* [Data]:

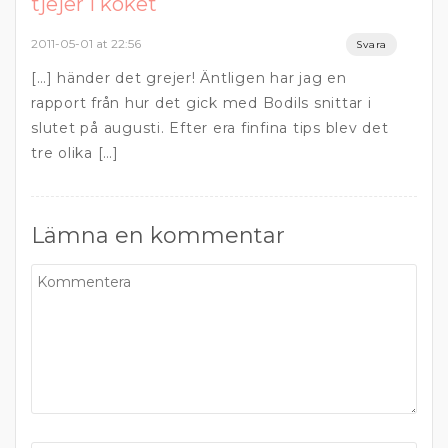
tjejer i köket
2011-05-01 at 22:56
Svara
[…] händer det grejer! Äntligen har jag en
rapport från hur det gick med Bodils snittar i
slutet på augusti. Efter era finfina tips blev det
tre olika […]
Lämna en kommentar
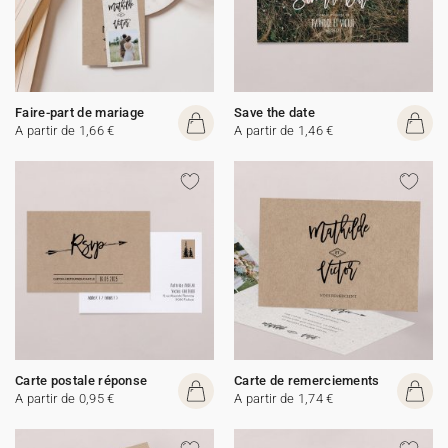
Faire-part de mariage
Save the date
A partir de 1,66 €
A partir de 1,46 €
Carte postale réponse
Carte de remerciements
A partir de 0,95 €
A partir de 1,74 €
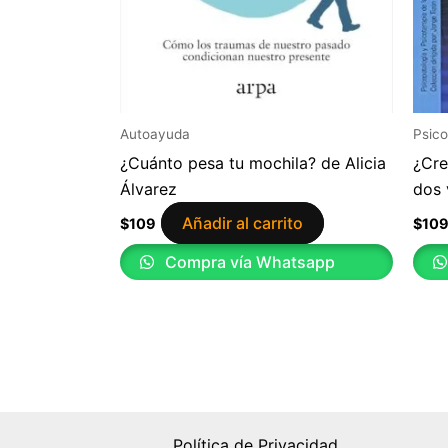
Autoayuda
Psico
¿Cuánto pesa tu mochila? de Alicia
¿Cre
Álvarez
dos 
Añadir al carrito
$
109
$
10
Compra vía Whatsapp
Política de Privacidad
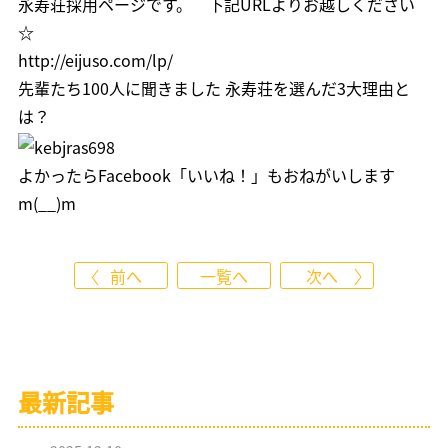
永寿荘採用ページです。 下記URLよりお越しください
☆
http://eijuso.com/lp/
先輩たち100人に聞きました 永寿荘を選んだ3大理由と
は？
よかったら
Facebook「いいね！」
もおねがいします
m(__)m
前へ
一覧へ
次へ
最新記事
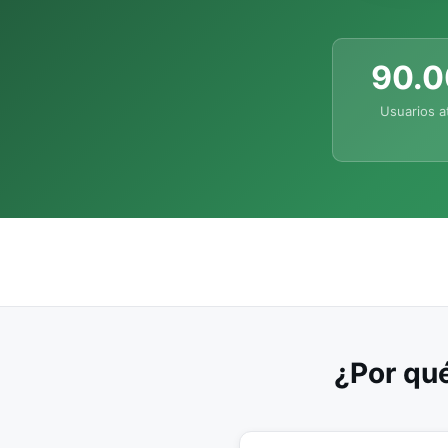
90.
Usuarios a
¿Por qué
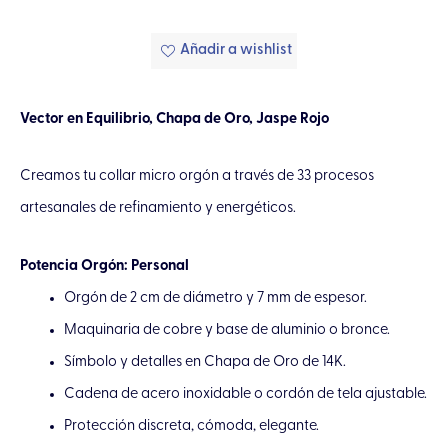
Añadir a wishlist
Vector en Equilibrio, Chapa de Oro, Jaspe Rojo
Creamos tu collar micro orgón a través de 33 procesos
artesanales de refinamiento y energéticos.
Potencia Orgón: Personal
Orgón de 2 cm de diámetro y 7 mm de espesor.
Maquinaria de cobre y base de aluminio o bronce.
Símbolo y detalles en Chapa de Oro de 14K.
Cadena de acero inoxidable o cordón de tela ajustable.
Protección discreta, cómoda, elegante.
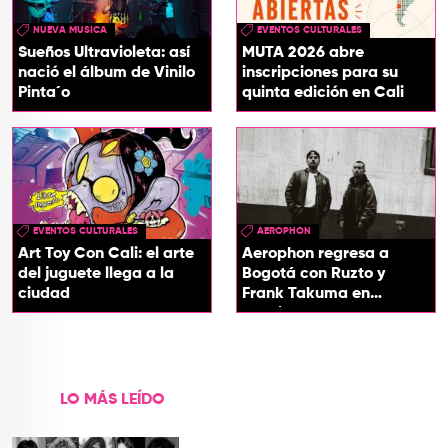
NUEVA MUSICA
EVENTOS CULTURALES
Sueños Ultravioleta: así
MUTA 2026 abre
nació el álbum de Vinilo
inscripciones para su
Pinta´o
quinta edición en Cali
EVENTOS CULTURALES
AEROPHON
Art Toy Con Cali: el arte
Aerophon regresa a
del juguete llega a la
Bogotá con Ruzto y
ciudad
Frank Takuma en
concierto
LO MÁS LEÍDO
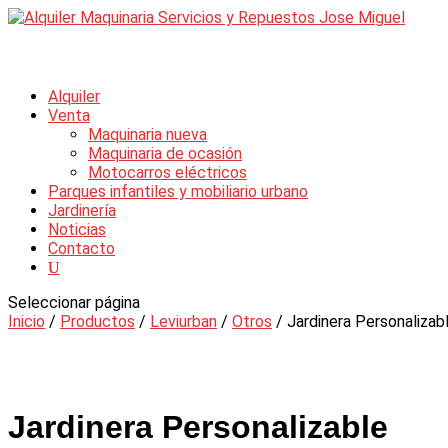
Alquiler
Venta
Maquinaria nueva
Maquinaria de ocasión
Motocarros eléctricos
Parques infantiles y mobiliario urbano
Jardinería
Noticias
Contacto
Seleccionar página
Inicio
/
Productos
/
Leviurban
/
Otros
/ Jardinera Personalizab
Jardinera Personalizable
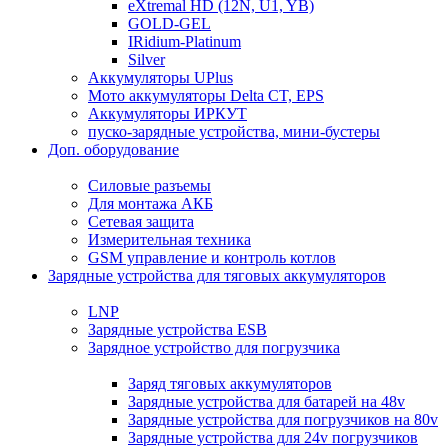
eXtremal HD (12N, U1, YB)
GOLD-GEL
IRidium-Platinum
Silver
Аккумуляторы UPlus
Мото аккумуляторы Delta CT, EPS
Аккумуляторы ИРКУТ
пуско-зарядные устройства, мини-бустеры
Доп. оборудование
Силовые разъемы
Для монтажа АКБ
Сетевая защита
Измерительная техника
GSM управление и контроль котлов
Зарядные устройства для тяговых аккумуляторов
LNP
Зарядные устройства ESB
Зарядное устройство для погрузчика
Заряд тяговых аккумуляторов
Зарядные устройства для батарей на 48v
Зарядные устройства для погрузчиков на 80v
Зарядные устройства для 24v погрузчиков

* [Exercise prompt]:
From the line containing "Доп. оборудование" through the last line of the entries above, print each line exactly as it stands.

* [Response area]:
Доп. оборудование
Силовые разъемы
Для монтажа АКБ
Сетевая защита
Измерительная техника
GSM управление и контроль котлов
Зарядные устройства для тяговых аккумуляторов
LNP
Зарядные устройства ESB
Зарядное устройство для погрузчика
Заряд тяговых аккумуляторов
Зарядные устройства для батарей на 48v
Зарядные устройства для погрузчиков на 80v
Зарядные устройства для 24v погрузчиков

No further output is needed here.